Papiers White Birch

White Birch teste de nouveaux marchés

Vingt mois après l'annonce de sa réouverture, l'usine Papiers White Birch de Québec est «toujours sur la corde raide». Malgré tout, certains dirigeants ont bon espoir de voir un jour la papetière du boulevard des Capucins fonctionner à plein régime.
Pour l'heure, l'entreprise teste de nouveaux marchés, notamment celui du papier à haute brillance, un papier à blancheur améliorée. L'arrivée d'un tel produit pourrait offrir un second souffle à la compagnie, qui mise de moins en moins sur le marché du papier journal. 
Joint par Le Soleil mardi, le directeur des ressources humaines de la papetière de Québec, Yvon Lesage, confirme que les résultats des études sont jusqu'à présent bel et bien positifs. 
«Il fallait chercher d'autres créneaux et ils ne sont pas faciles dans l'industrie des pâtes et papiers», soutient-il, ajoutant que l'usine est cependant toujours dans une démarche de réduction de coûts. «Rien n'est fait, mais en ce moment on regarde les marchés avec du papier à haute brillance. On commence à avoir de possibles clients. Des essais ont été réalisés et les résultats sont bons. On se dirige vers ça!»
Pas d'ajout d'équipement ou de main-d'oeuvre est prévu pour le moment. «On va s'ajuster en fonction du carnet de commandes», indique le directeur. 
L'usine de Québec, qui a fermé pendant près de huit mois entre 2011 et 2012, ne fonctionne toujours qu'à demi-régime. Seules deux machines à papier sur quatre sont relancées. La machine à carton, qui donne du boulot à une soixantaine de travailleurs, est elle aussi en fonction.
«Au niveau de la machine à carton, il y a eu certaines fermetures depuis 2012 en raison du marché. Pour l'instant, le carnet de commandes est là et nous avons une production... mais le marché est toujours sensible.»
Liste d'appel 
La liste d'appel des employés s'étant retrouvés sur le chômage lors de la fermeture est encore bien longue, confie M. Lesage. 
Ce n'est pas tout le monde qui est entré au bureau. «Des postes [spécialisés] n'ont pas encore été comblés, on a perdu beaucoup de gens», ajoute-t-il pour expliquer le fait que des offres d'emplois sont affichées sur certains sites de recrutement en ligne, notamment Jobillico.

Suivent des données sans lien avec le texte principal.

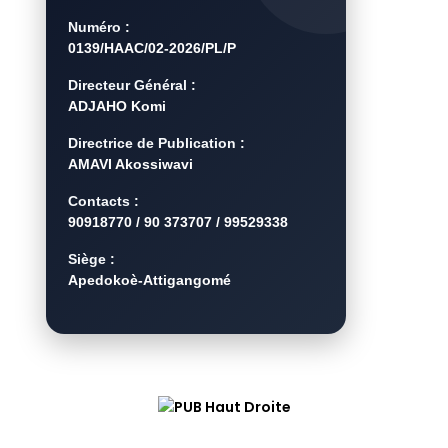
Numéro :
0139/HAAC/02-2026/PL/P
Directeur Général :
ADJAHO Komi
Directrice de Publication :
AMAVI Akossiwavi
Contacts :
90918770 / 90 373707 / 99529338
Siège :
Apedokoè-Attigangomé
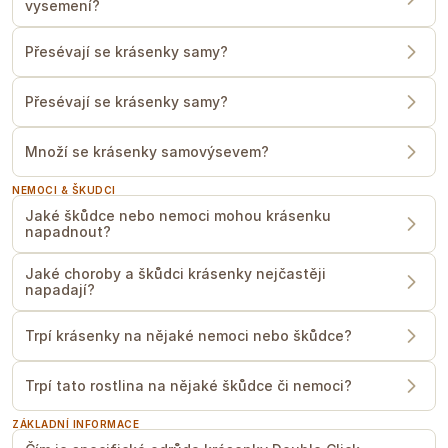
vysemení?
Přesévají se krásenky samy?
Přesévají se krásenky samy?
Množí se krásenky samovýsevem?
NEMOCI & ŠKUDCI
Jaké škůdce nebo nemoci mohou krásenku
napadnout?
Jaké choroby a škůdci krásenky nejčastěji
napadají?
Trpí krásenky na nějaké nemoci nebo škůdce?
Trpí tato rostlina na nějaké škůdce či nemoci?
ZÁKLADNÍ INFORMACE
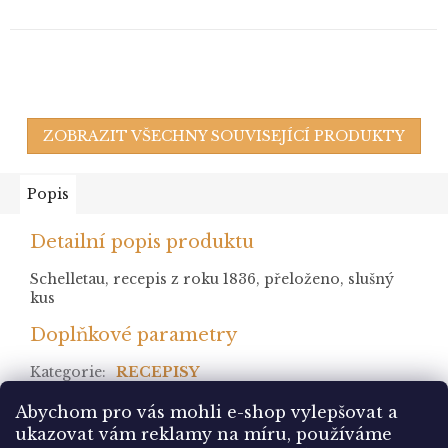
ZOBRAZIT VŠECHNY SOUVISEJÍCÍ PRODUKTY
Popis
Detailní popis produktu
Schelletau, recepis z roku 1836, přeloženo, slušný
kus
Doplňkové parametry
Kategorie
:
RECEPISY
stav
:
Abychom pro vás mohli e-shop vylepšovat a
ukazovat vám reklamy na míru, používáme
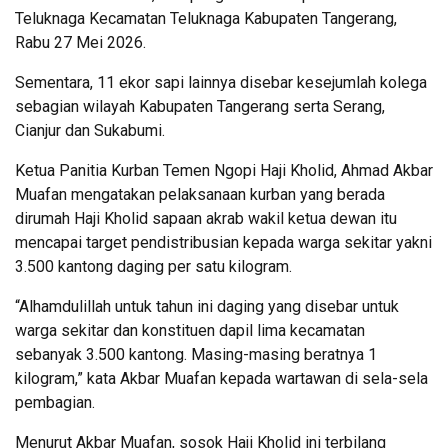
Teluknaga Kecamatan Teluknaga Kabupaten Tangerang,
Rabu 27 Mei 2026.
Sementara, 11 ekor sapi lainnya disebar kesejumlah kolega
sebagian wilayah Kabupaten Tangerang serta Serang,
Cianjur dan Sukabumi.
Ketua Panitia Kurban Temen Ngopi Haji Kholid, Ahmad Akbar
Muafan mengatakan pelaksanaan kurban yang berada
dirumah Haji Kholid sapaan akrab wakil ketua dewan itu
mencapai target pendistribusian kepada warga sekitar yakni
3.500 kantong daging per satu kilogram.
“Alhamdulillah untuk tahun ini daging yang disebar untuk
warga sekitar dan konstituen dapil lima kecamatan
sebanyak 3.500 kantong. Masing-masing beratnya 1
kilogram,” kata Akbar Muafan kepada wartawan di sela-sela
pembagian.
Menurut Akbar Muafan, sosok Haji Kholid ini terbilang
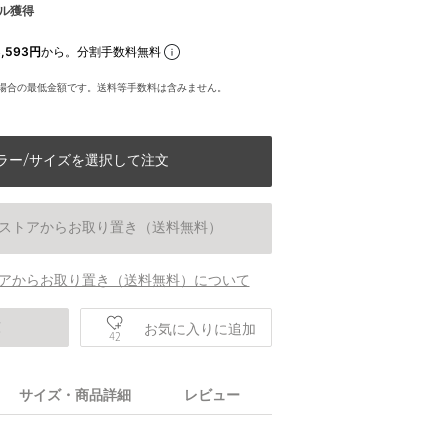
ル獲得
,593円
から。分割手数料無料
場合の最低金額です。送料等手数料は含みません。
ラー/サイズを選択して注文
ストアからお取り置き（送料無料）
アからお取り置き（送料無料）について
庫
お気に入りに追加
42
サイズ・商品詳細
レビュー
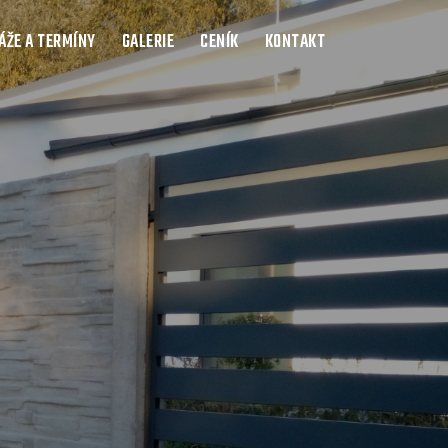
ŽE A TERMÍNY
GALERIE
CENÍK
KONTAKT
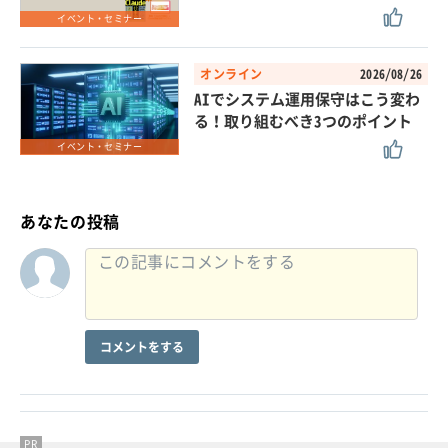
イベント・セミナー
オンライン
2026/08/26
AIでシステム運用保守はこう変わ
る！取り組むべき3つのポイント
イベント・セミナー
あなたの投稿
コメントをする
PR
PR
PR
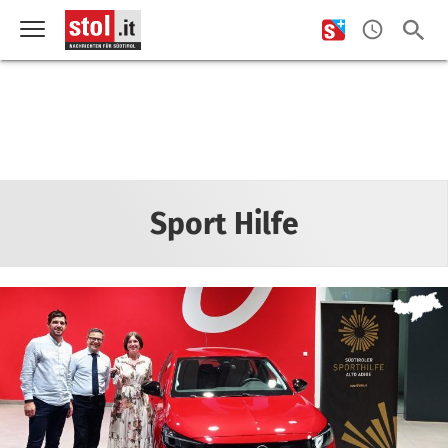
Sport Hilfe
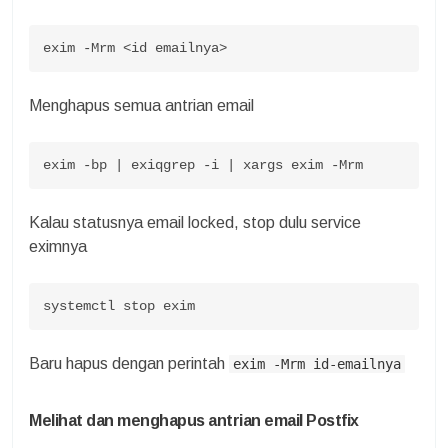
exim -Mrm
 <id emailnya>
Menghapus semua antrian email
exim -bp | exiqgrep -i | xargs exim -Mrm
Kalau statusnya email locked, stop dulu service
eximnya
systemctl stop exim
Baru hapus dengan perintah
exim -Mrm id-emailnya
Melihat dan menghapus antrian email Postfix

Un peu plus des 300 travailleurs sur les 550 mis à pied ont retrouvé leur emploi. 
Prêt de 35 millions $
En 2012, lors de la conférence de presse annonçant la réouverture de la papetière, Papiers White Birch s'était engagée à investir 46 millions $ dans ses installations du boulevard des Capucins, dont
35 millions $ provenaient d'un prêt remboursable sur 15 ans de la part d'Investissement Québec. 
La proposition serait toujours valide affirme Renaud Gagné, directeur adjoint d'Unifor, à condition que l'entreprise réponde à ses obligations envers les retraités. Bref, en haussant le niveau de prestations, la compagnie pourrait accéder à 35 millions $ en prêts pour rénover ses installations...
«Le Parti québécois m'avait confirmé de façon très claire qu'il n'y aurait pas un sou qui allait sortir tant et aussi longtemps que le cas des retraités ne serait pas réglé», indique le syndicaliste, ajoutant souhaiter rencontrer Sam Hamad [ministre du Travail] sous peu. 
Les difficultés financières de Papiers White Birch se sont traduites par des coupes dans le chèque de pension des ex-travailleurs. Ceux des usines de Masson, en Outaouais, et de Rivière-du-Loup ont été réduits de 50 %; ceux de Québec, de 60 %. Une entente ferait remonter le niveau de prestations à plus de 90 % pour les deux premiers groupes, et à 70 % à Québec.